→ **INFORMATION GIVEN**
------------
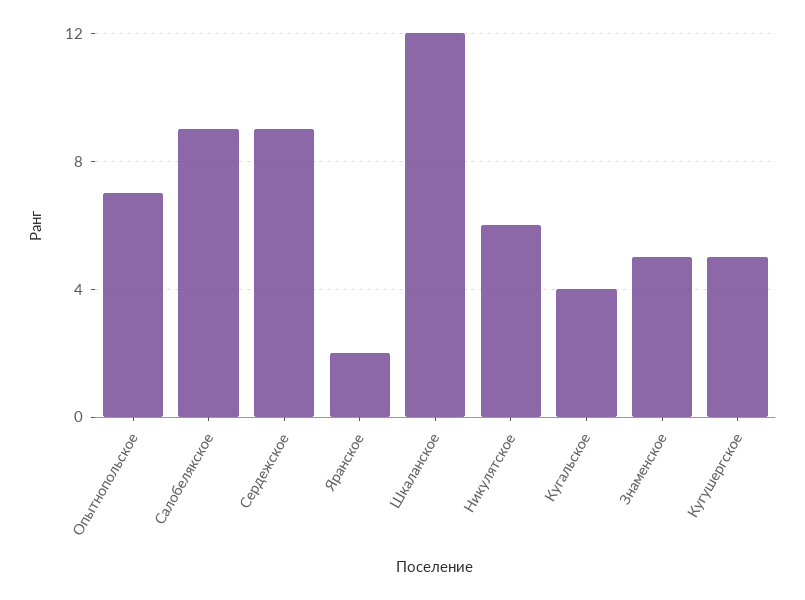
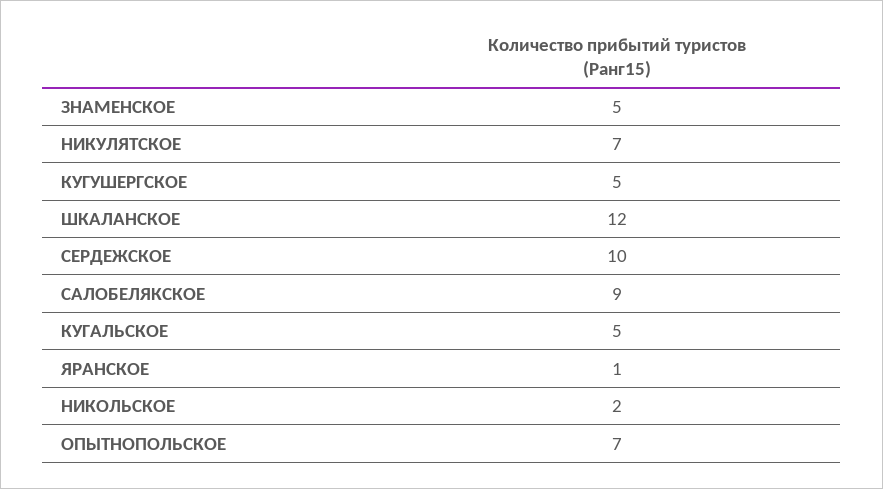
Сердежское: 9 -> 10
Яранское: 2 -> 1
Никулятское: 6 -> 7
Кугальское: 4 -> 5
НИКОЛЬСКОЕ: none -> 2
------------
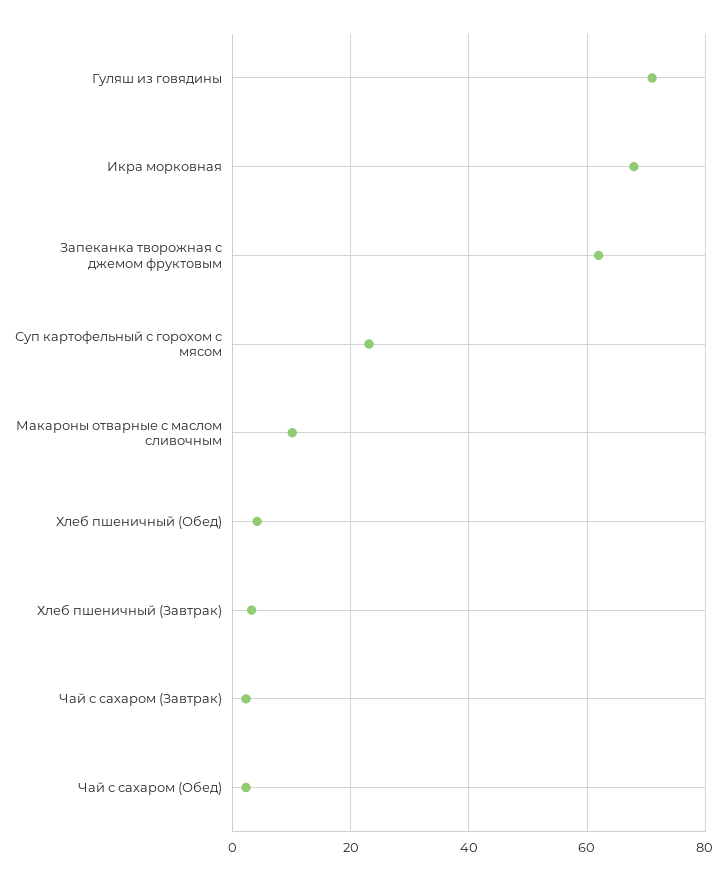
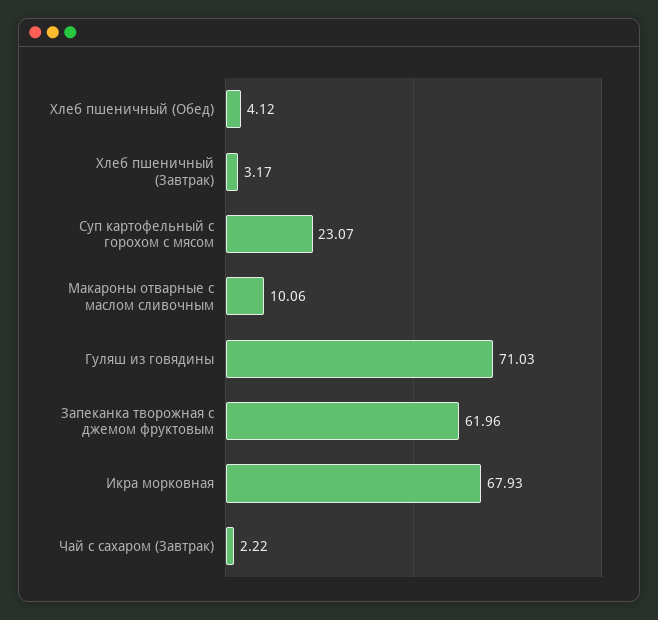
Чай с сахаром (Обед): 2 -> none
------------
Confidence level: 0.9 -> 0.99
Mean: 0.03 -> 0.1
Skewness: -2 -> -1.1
------------
→ **WHAT NEEDS TO BE DONE**
For this exercise, copy every line of the data that holds "none".

→ **EXERCISE OUTPUT**
НИКОЛЬСКОЕ: none -> 2
Чай с сахаром (Обед): 2 -> none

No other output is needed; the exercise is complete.